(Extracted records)
______________________________

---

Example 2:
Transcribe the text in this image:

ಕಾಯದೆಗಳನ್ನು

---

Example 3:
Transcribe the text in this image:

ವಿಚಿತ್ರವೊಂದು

______________________________

**TO DO:** Print every record exactly as it was given.

**ANSWER TO THE PROBLEM:**
---

Example 2:
Transcribe the text in this image:

ಕಾಯದೆಗಳನ್ನು

---

Example 3:
Transcribe the text in this image:

ವಿಚಿತ್ರವೊಂದು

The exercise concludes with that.